It's been a remarkable exercise (ever wondered what a mortician or a pharmacist really thinks about his/her job?) which has become that much more remarkable after an email from an Indologist was posted. An Indologist! Now I am not an Indologist because that term refers to someone who studies pre-Modern South Asia and my research focuses on the eighteenth century (what we call the "Early Modern" period), but all of the writer's experiences explaining the field to well-meaning but confused interlocutors exactly track with mine. The word "Indologist" isn't even in my web browser's spellchecker.

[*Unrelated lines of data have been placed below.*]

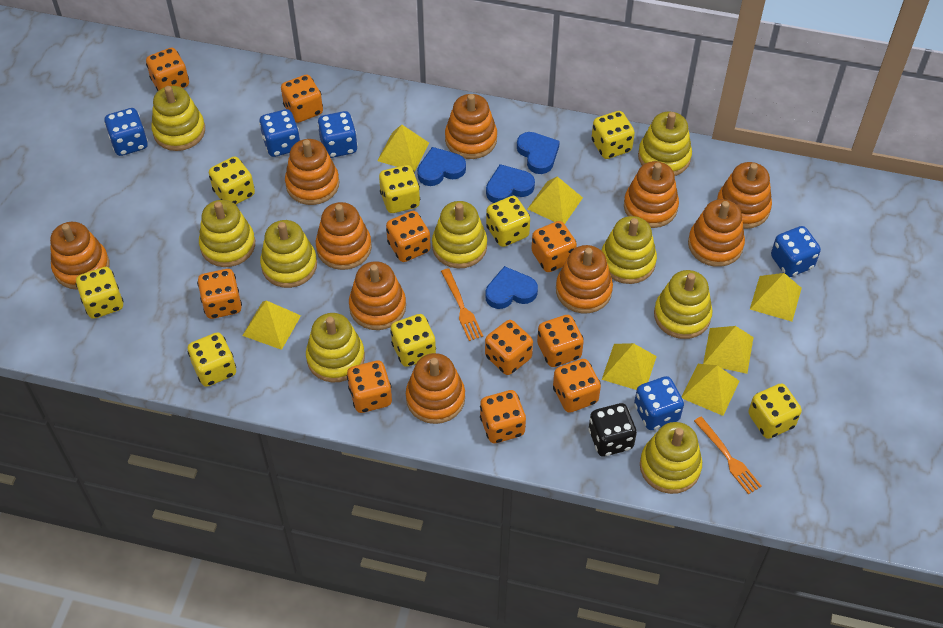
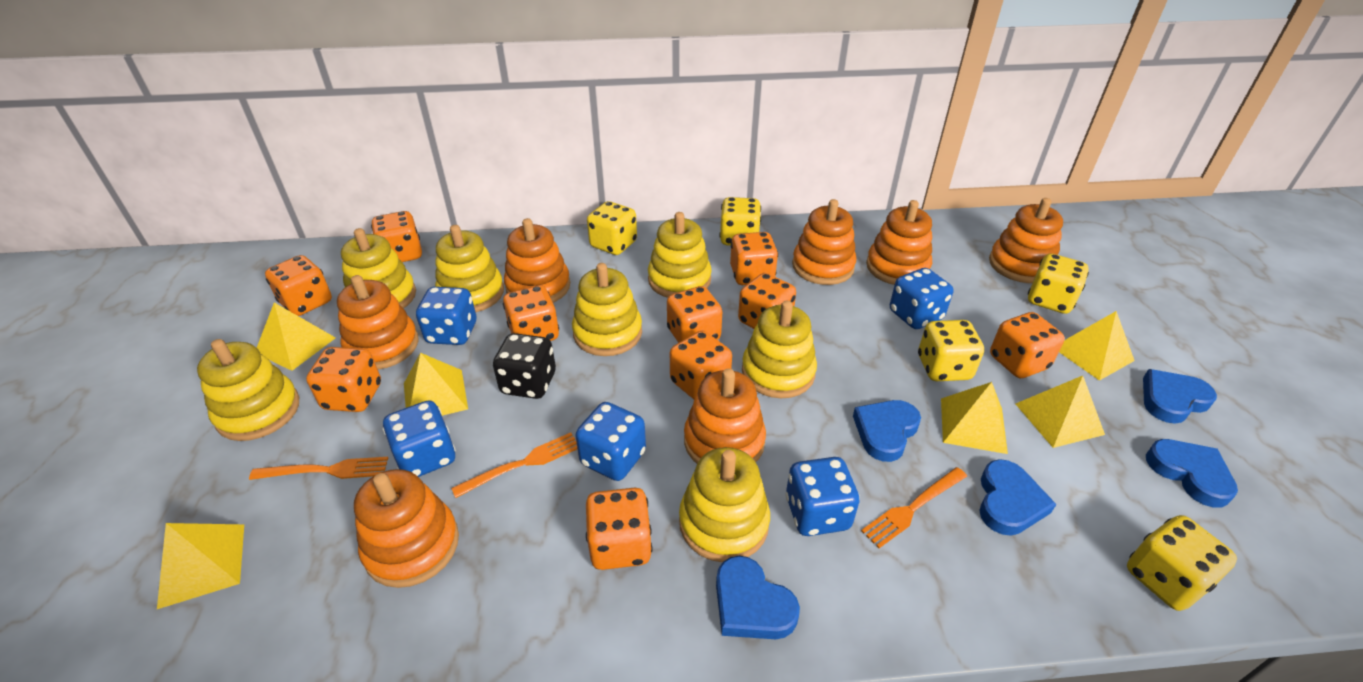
blue heart: 4 -> 5
orange fork: 2 -> 3
orange stacking toy: 10 -> 7
yellow dice: 8 -> 5
yellow pyramid: 7 -> 6
yellow stacking toy: 9 -> 7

Instead of "Indologist," the anonymous emailer writes, people often hear "entomologist." When I have described my field as "South Asian Studies," I have sometimes received the follow up question, "so you study missionaries?" I was completely flummoxed until I figured out that people had been hearing "salvation studies." And of course what I really study is philology (the historical study of language and literature, more or less), but most people have no idea what that is and fill in either "philosophy" or less commonly "phlebotomy." (I would have assumed the writer was exaggerating with the last one except that I have experienced it myself.)
Even stranger is that fact that I think I have figured out who the writer is. I believe it's Professor Wendy Doniger of UChicago's Divinity School. I don't know her personally, though I've heard her speak and I've read a number of her articles, and I think the prose style is exactly right. It was clearly written by someone who is a senior academic because the writer has a certain poise that takes years to develop in a field as complicated and fascinating as Indology. There is a reference to knowing Sanskrit, Pali and Avestan, which also suggests someone who has been at it for years. The writing isn't gendered but I think I detect a women's voice which narrows the field to female Indologists. Lastly the writer states that her favorite author is Milan Kundera, whom Doniger has quoted in articles. I think the odds I have it right are pretty good (though if I'm wrong, please let me know).
I'll close with her eloquent case for why academics often study and teach subjects that seem to have no immediate social value:
But apart from terminology, most people have no idea why one would even do such a thing. The reconstruction and analysis of ancient India? To what possible end? What possible use could that be to us in the modern world? My answer can only be this: that ancient India is an exceptionally interesting subject, not an exceptionally “important” one. But what is important is that, through the disciplines of the Humanities, people make the effort to look at other times and other places in order better to reflect upon themselves. ...If only...
The purpose of my field, then, is to understand something about the ways of being human in the world. And if I could find a single term to convey all that I’d be home free!